At milepost 339 on the Blue Ridge Parkway is another typical National Park Service campground. At this one, there was someone to greet and check us in at 4 pm, which was welcome especially as it was mere days before the campground closed for the season. We did not make reservations for a weekday so late in the season, but I would recommend you do so at peak times. There are three loops in this campground: one for RVs (but no hookups), and two for tents/vans. We drove around the tent/van loop, which was much more sparsely occupied, but not all of the pads were level. Many of the pads were meant to be shared with multiple campsites, making them more optimal for tent campers, but not out of the question for our van. We settled into Site 22 in the A (RV) loop, which was a pull-in side pad(making it easy in and out).
Restrooms are typical of what I’ve come to expect in NPS campgrounds– functional but not luxurious.
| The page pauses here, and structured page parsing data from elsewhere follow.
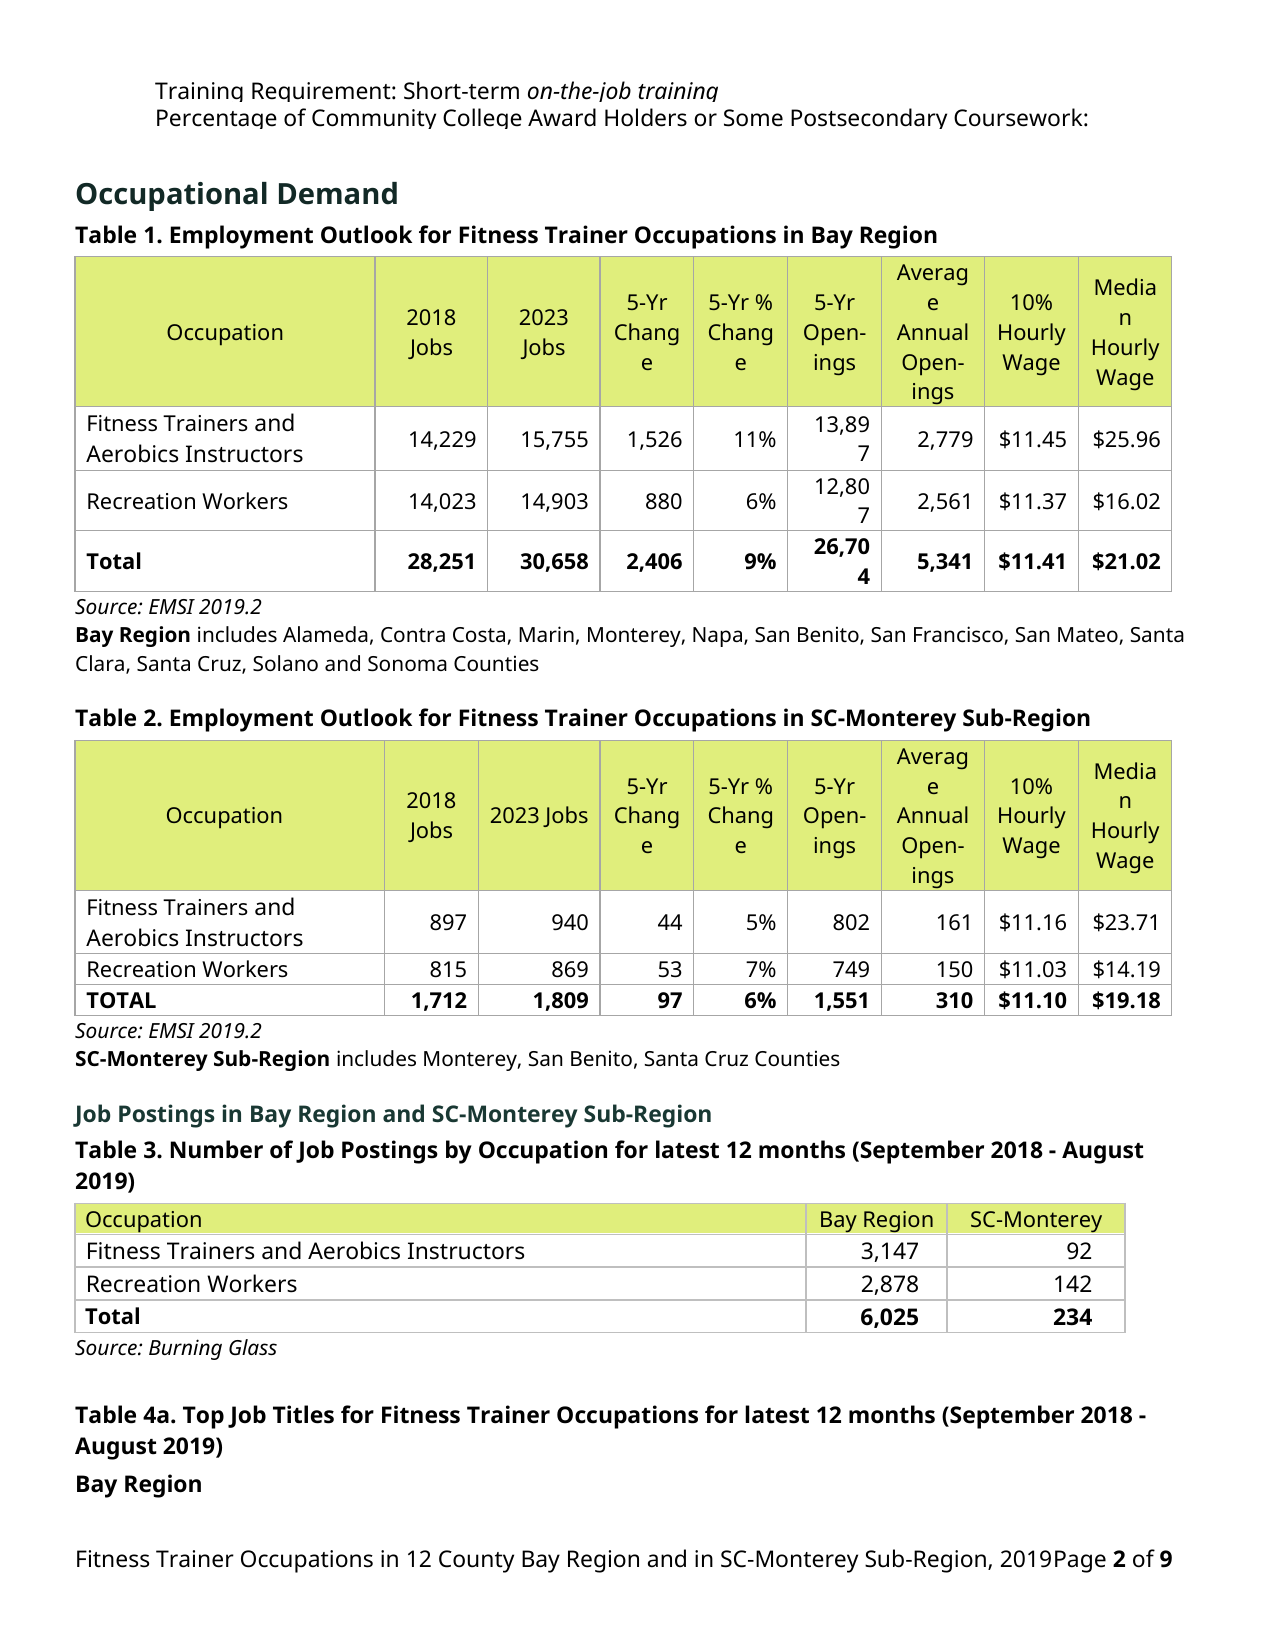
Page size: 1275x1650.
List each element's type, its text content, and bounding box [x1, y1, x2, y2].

table_cell 15,755 [488, 407, 599, 470]
table_cell 234 [948, 1301, 1124, 1332]
table_header 2023 Jobs [479, 741, 599, 890]
table_cell 161 [882, 891, 984, 953]
table_header SC-Monterey [948, 1204, 1124, 1233]
table_cell 14,229 [376, 407, 487, 470]
table_header Median Hourly Wage [1079, 257, 1171, 406]
table_cell 150 [882, 954, 984, 984]
table_cell 5,341 [882, 531, 984, 591]
table_header 5-Yr Change [601, 741, 693, 890]
table_cell 5% [694, 891, 787, 953]
table_header 5-Yr Open-ings [788, 257, 881, 406]
table_cell Fitness Trainers and Aerobics Instructors [76, 1235, 805, 1266]
text Table 2. Employment Outlook for Fitness Trainer Occupations in SC-Monterey Sub-Region [75, 702, 1200, 733]
table_cell Fitness Trainers and Aerobics Instructors [76, 407, 374, 470]
table_cell $11.10 [985, 985, 1078, 1015]
table_cell 6,025 [807, 1301, 946, 1332]
table_cell 2,406 [601, 531, 693, 591]
table_cell 3,147 [807, 1235, 946, 1266]
table_cell 880 [601, 471, 693, 530]
text SC-Monterey Sub-Region includes Monterey, San Benito, Santa Cruz Counties [75, 1044, 1200, 1073]
table_cell Recreation Workers [76, 471, 374, 530]
table_cell Training Requirement: Short-term on-the-job training [75, 75, 1140, 102]
table_cell Percentage of Community College Award Holders or Some Postsecondary Coursework: 34% [75, 102, 1140, 129]
table_cell 97 [601, 985, 693, 1015]
table_cell Total [76, 531, 374, 591]
table_header 2018 Jobs [385, 741, 478, 890]
table_cell 92 [948, 1235, 1124, 1266]
table_header Average Annual Open-ings [882, 257, 984, 406]
table_header Average Annual Open-ings [882, 741, 984, 890]
table_header 2023 Jobs [488, 257, 599, 406]
table_cell $11.37 [985, 471, 1078, 530]
table_cell $11.03 [985, 954, 1078, 984]
table_cell 815 [385, 954, 478, 984]
table_header 10% Hourly Wage [985, 741, 1078, 890]
table_cell Recreation Workers [76, 954, 384, 984]
text Table 1. Employment Outlook for Fitness Trainer Occupations in Bay Region [75, 219, 1200, 250]
table_cell 6% [694, 471, 787, 530]
table_cell $11.41 [985, 531, 1078, 591]
subtitle Job Postings in Bay Region and SC-Monterey Sub-Region [75, 1098, 1200, 1129]
table_cell $23.71 [1079, 891, 1171, 953]
table_header Median Hourly Wage [1079, 741, 1171, 890]
table_cell TOTAL [76, 985, 384, 1015]
table_cell $11.16 [985, 891, 1078, 953]
table_cell $21.02 [1079, 531, 1171, 591]
table_cell 14,903 [488, 471, 599, 530]
table_cell 2,779 [882, 407, 984, 470]
table_cell 869 [479, 954, 599, 984]
table_cell 1,551 [788, 985, 881, 1015]
text Table 3. Number of Job Postings by Occupation for latest 12 months (September 2018 - August 2019) [75, 1134, 1200, 1196]
table_cell 1,712 [385, 985, 478, 1015]
table_cell Recreation Workers [76, 1268, 805, 1299]
table_cell 44 [601, 891, 693, 953]
table_header 5-Yr % Change [694, 741, 787, 890]
table_cell 2,561 [882, 471, 984, 530]
table_cell 1,526 [601, 407, 693, 470]
table_cell 310 [882, 985, 984, 1015]
table_cell Fitness Trainers and Aerobics Instructors [76, 891, 384, 953]
table_cell 13,897 [788, 407, 881, 470]
table_cell 802 [788, 891, 881, 953]
table_cell 897 [385, 891, 478, 953]
table_header Occupation [76, 257, 374, 406]
table_cell $25.96 [1079, 407, 1171, 470]
table_cell 142 [948, 1268, 1124, 1299]
table_cell Total [76, 1301, 805, 1332]
text Source: EMSI 2019.2 [75, 592, 1200, 620]
table_cell 26,704 [788, 531, 881, 591]
table_header Occupation [76, 741, 384, 890]
table_cell 14,023 [376, 471, 487, 530]
table_cell 749 [788, 954, 881, 984]
table_cell $14.19 [1079, 954, 1171, 984]
table_cell 940 [479, 891, 599, 953]
table_header 5-Yr Change [601, 257, 693, 406]
table_cell 6% [694, 985, 787, 1015]
table_cell 11% [694, 407, 787, 470]
table_cell 2,878 [807, 1268, 946, 1299]
table_header Occupation [76, 1204, 805, 1233]
subtitle Occupational Demand [75, 173, 1200, 213]
table_header 5-Yr Open-ings [788, 741, 881, 890]
table_cell 30,658 [488, 531, 599, 591]
text Bay Region includes Alameda, Contra Costa, Marin, Monterey, Napa, San Benito, San Francisco, San Mateo, Santa Clara, Santa Cruz, Solano and Sonoma Counties [75, 620, 1200, 677]
table_cell 7% [694, 954, 787, 984]
table_cell $11.45 [985, 407, 1078, 470]
text Table 4a. Top Job Titles for Fitness Trainer Occupations for latest 12 months (September 2018 - August 2019) [75, 1399, 1200, 1461]
table_cell 28,251 [376, 531, 487, 591]
table_cell 53 [601, 954, 693, 984]
text Bay Region [75, 1468, 1200, 1499]
table_cell 9% [694, 531, 787, 591]
table_cell 12,807 [788, 471, 881, 530]
table_cell $19.18 [1079, 985, 1171, 1015]
table_cell $16.02 [1079, 471, 1171, 530]
text Source: Burning Glass [75, 1333, 1200, 1361]
text Source: EMSI 2019.2 [75, 1016, 1200, 1044]
table_header 2018 Jobs [376, 257, 487, 406]
table_header 10% Hourly Wage [985, 257, 1078, 406]
table_header Bay Region [807, 1204, 946, 1233]
table_header 5-Yr % Change [694, 257, 787, 406]
table_cell 1,809 [479, 985, 599, 1015]
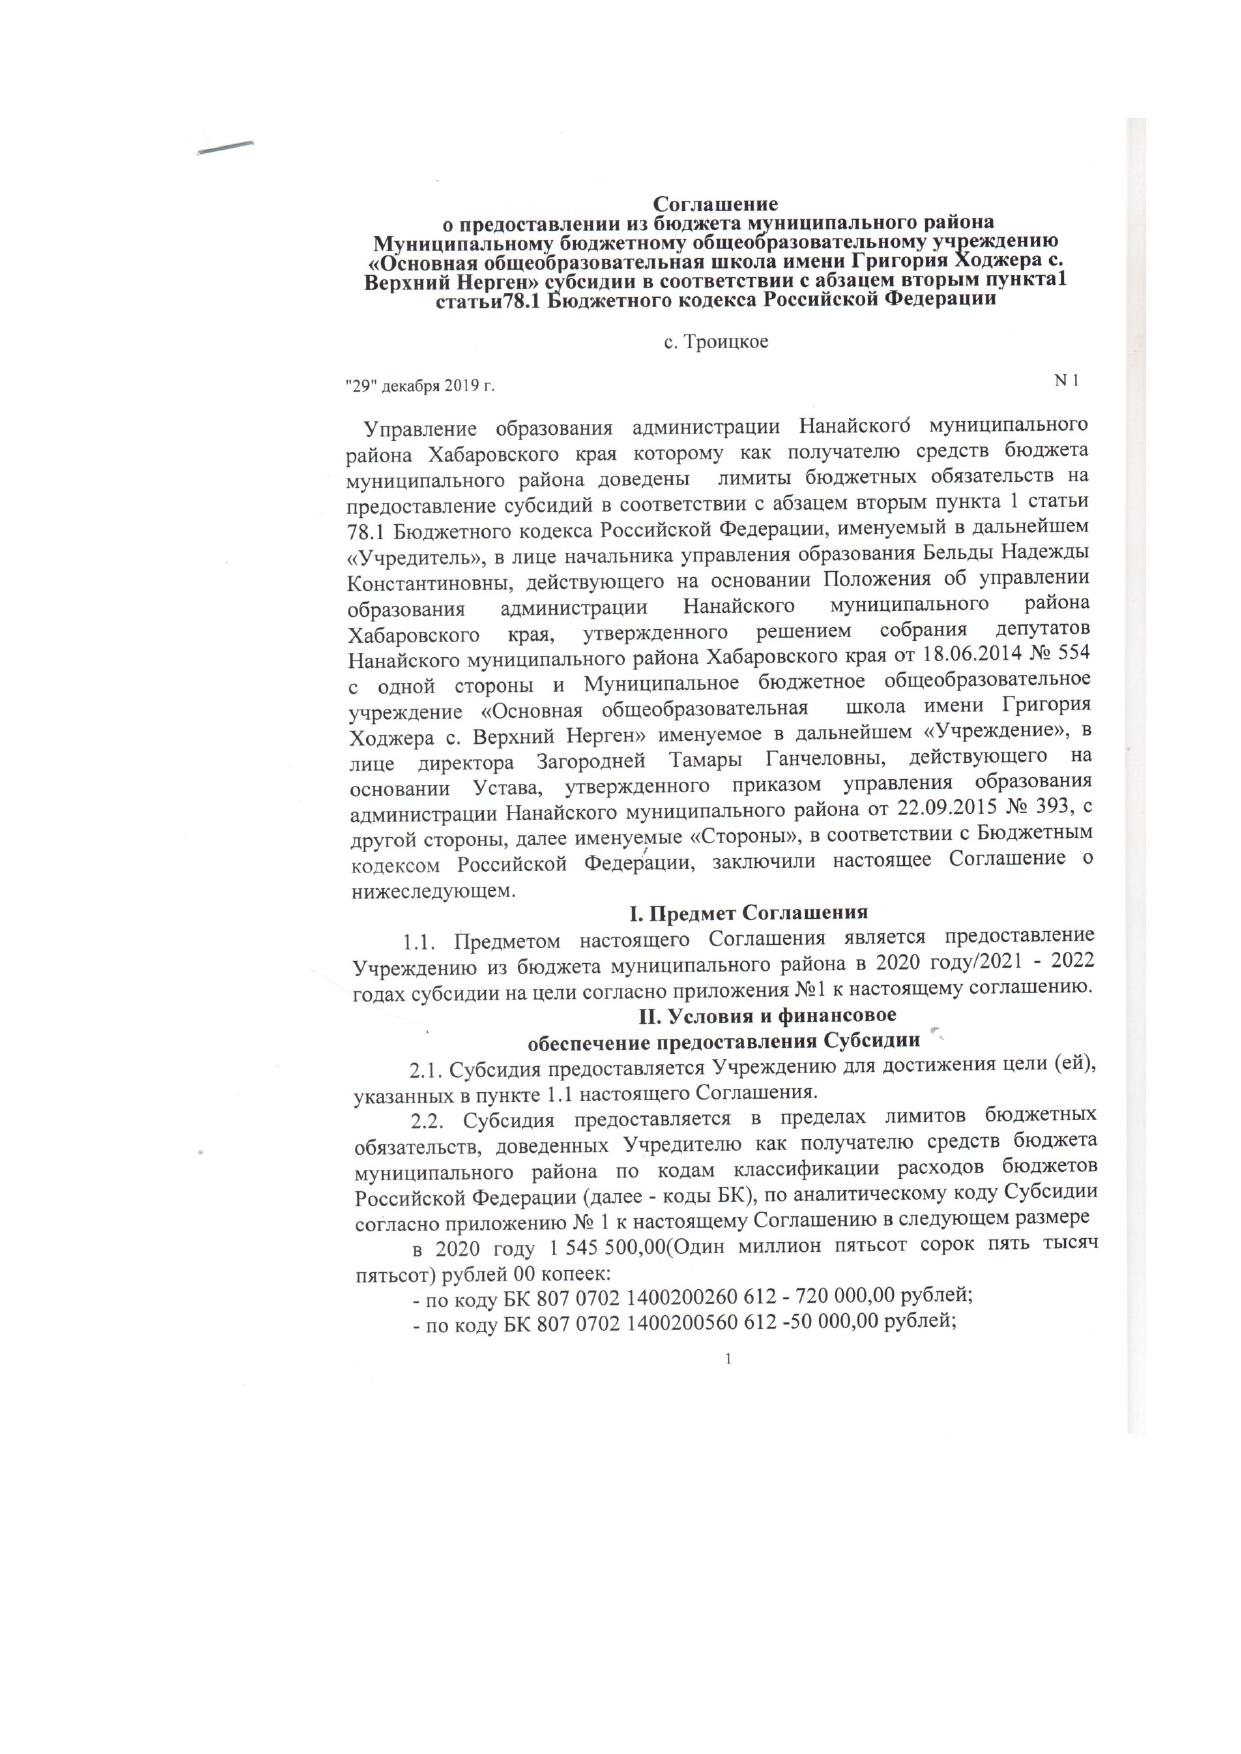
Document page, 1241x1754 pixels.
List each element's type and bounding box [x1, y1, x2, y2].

picture [177, 118, 1152, 1458]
Three stalls plus what looked to have once been a fourth. Two sinks but the water was sparse in one and dripped from the other. No showers but there was a soap dispenser, garbage receptacle, and lights, things not always found in NPS campground bathrooms!
The biggest draw to this campground is the 2.5-mile loop hike to Crabtree Falls. I recommend you hike in a clockwise direction, starting from the B loop and ending in the A loop. This leaves the bulk of the strenuous climbing for the end, rather than descending sharply at the beginning. The waterfall was beautiful, likely made more so due to recent rains.